The Brave One
starring Jodie Foster, Terrence Howard, Nicky Katt, Naveen Andrews and Mary Steenburgen
screenplay by Roderick Taylor, Bruce A. Taylor and Cynthia Mort
directed by Neil Jordan
What a dorky title for a movie. Couldn’t they have come up with a better one, like “The Vigilante?” Well, that one is probably already used. I don’t deny that Jodie Foster is a great actress. But I don’t like her. I don’t like her voice and her nose and her eyes. And my dislike is bred from a long history of seeing her, starting with the Disney Sunday Night at the Movies family films of the 1960s. In The Brave One Foster plays a New York radio talk show host who survives a gruesome beating by muggers in Central Park. Her fiancée is beaten to death and her dog stolen in the attack. After leaving the hospital she buys a pistol and becomes an avenger, eventually hunting down and killing her attackers, but not initially devoted to that task.
She quickly learns that she has a knack for killing bad guys. Her hands don’t shake and she quickly becomes adept with her weapon. Terrence Howard plays the police detective who is hunting the vigilante killer. He develops into a substitute love interest for Foster’s character.

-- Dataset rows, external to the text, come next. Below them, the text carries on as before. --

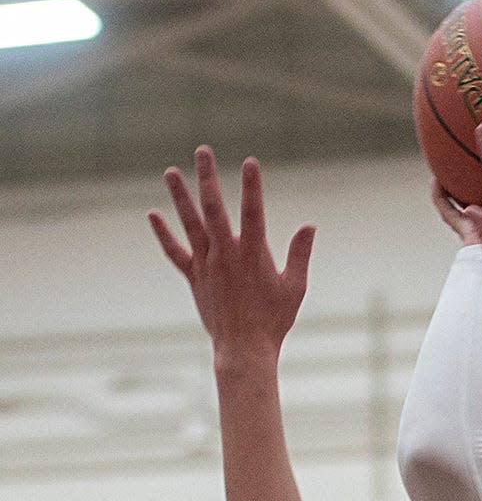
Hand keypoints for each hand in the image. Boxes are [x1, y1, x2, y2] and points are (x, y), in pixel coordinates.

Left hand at [149, 148, 315, 365]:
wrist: (244, 350)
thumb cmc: (274, 320)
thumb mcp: (295, 287)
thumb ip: (300, 254)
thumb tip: (309, 226)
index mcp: (253, 254)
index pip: (253, 212)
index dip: (252, 186)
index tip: (251, 162)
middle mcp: (226, 254)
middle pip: (214, 208)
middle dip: (208, 177)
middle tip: (202, 150)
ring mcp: (207, 265)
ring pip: (190, 224)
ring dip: (179, 196)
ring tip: (170, 172)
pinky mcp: (195, 277)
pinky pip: (176, 252)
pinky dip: (164, 234)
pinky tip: (153, 214)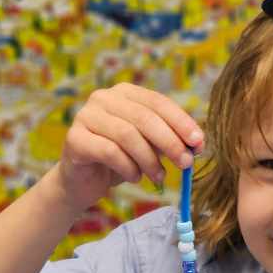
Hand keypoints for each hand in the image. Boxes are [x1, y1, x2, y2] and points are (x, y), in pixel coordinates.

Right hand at [53, 83, 204, 211]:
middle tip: (185, 163)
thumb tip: (198, 143)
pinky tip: (135, 177)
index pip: (158, 102)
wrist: (85, 180)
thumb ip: (172, 139)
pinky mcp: (74, 138)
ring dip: (150, 160)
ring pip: (128, 135)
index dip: (181, 122)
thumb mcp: (152, 146)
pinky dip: (129, 168)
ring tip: (159, 176)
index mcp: (125, 93)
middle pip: (145, 118)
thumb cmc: (123, 159)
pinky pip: (110, 152)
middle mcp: (103, 98)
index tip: (199, 142)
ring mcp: (85, 116)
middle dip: (170, 142)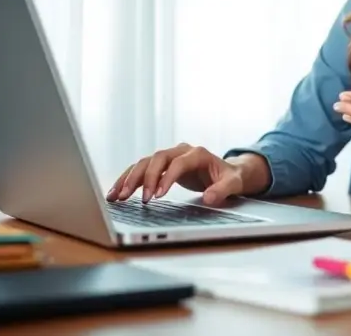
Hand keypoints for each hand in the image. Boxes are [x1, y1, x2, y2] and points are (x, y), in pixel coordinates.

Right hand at [107, 143, 246, 205]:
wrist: (228, 172)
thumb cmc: (230, 177)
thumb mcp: (234, 183)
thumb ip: (223, 190)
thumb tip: (209, 198)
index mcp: (198, 154)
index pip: (178, 163)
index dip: (166, 178)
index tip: (157, 196)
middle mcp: (181, 151)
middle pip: (157, 159)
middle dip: (144, 178)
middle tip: (135, 198)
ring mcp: (170, 157)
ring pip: (144, 162)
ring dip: (129, 178)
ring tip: (117, 196)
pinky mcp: (162, 165)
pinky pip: (141, 170)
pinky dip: (128, 180)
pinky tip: (116, 193)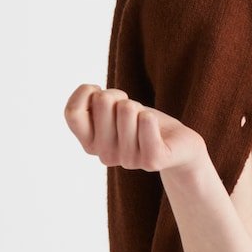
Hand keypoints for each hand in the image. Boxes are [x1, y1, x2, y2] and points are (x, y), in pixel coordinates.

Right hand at [64, 84, 205, 175]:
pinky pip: (146, 124)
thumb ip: (96, 104)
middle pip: (102, 102)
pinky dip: (150, 117)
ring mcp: (128, 160)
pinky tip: (153, 122)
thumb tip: (96, 96)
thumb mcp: (113, 110)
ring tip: (145, 121)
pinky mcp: (153, 160)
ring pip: (126, 109)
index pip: (72, 113)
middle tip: (131, 110)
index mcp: (89, 144)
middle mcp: (105, 156)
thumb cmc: (142, 123)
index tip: (99, 91)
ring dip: (139, 107)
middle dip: (118, 96)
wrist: (179, 144)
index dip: (84, 92)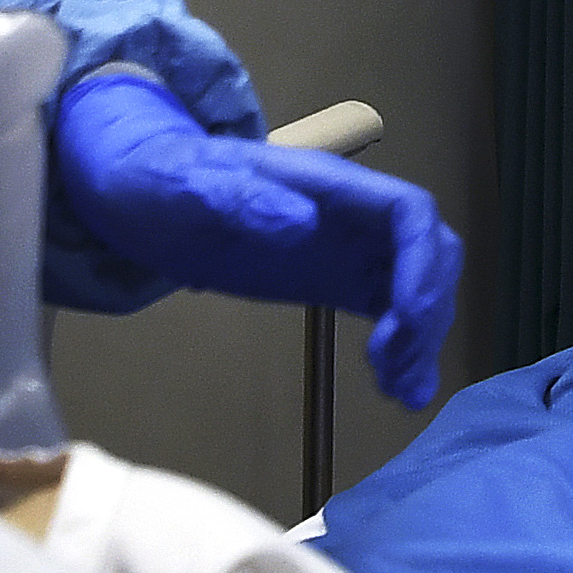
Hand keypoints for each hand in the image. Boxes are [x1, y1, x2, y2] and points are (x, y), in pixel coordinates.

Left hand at [49, 71, 462, 406]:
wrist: (143, 195)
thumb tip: (300, 224)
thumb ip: (240, 200)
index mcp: (325, 185)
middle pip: (429, 251)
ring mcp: (349, 248)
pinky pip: (391, 313)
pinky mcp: (338, 280)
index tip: (404, 318)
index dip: (421, 263)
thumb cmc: (164, 182)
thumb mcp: (190, 187)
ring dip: (422, 338)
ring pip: (418, 287)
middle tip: (391, 362)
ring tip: (398, 390)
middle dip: (427, 307)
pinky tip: (397, 391)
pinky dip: (405, 351)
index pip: (407, 211)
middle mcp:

There is nothing remarkable about the story here. The acting is only adequate to the task, and maybe even not that, because I do not like the breathless and weazy delivery of both Foster and Howard. It’s a strange thing. Why does she speak like that? Is it only in this film, or do all of her lines in every film sound like she is gasping for breath? And Terrence Howard sounds like he is gasping, too, which made it really annoying listening to the two of them gasp. I think this weazy gasping was a device to ccentuate the deep human struggles the characters were wrestling with. Please stop it! We all have troubles. I have troubles too, but I don’t go around gasping and weazing about them to demonstrate their profundity.
The title does not refer to the courage of this survivor to (illegally) hunt her attackers. It refers to her own
courage to liveon after her near-fatal and life-changing trauma. Trés bizarre á la Americain.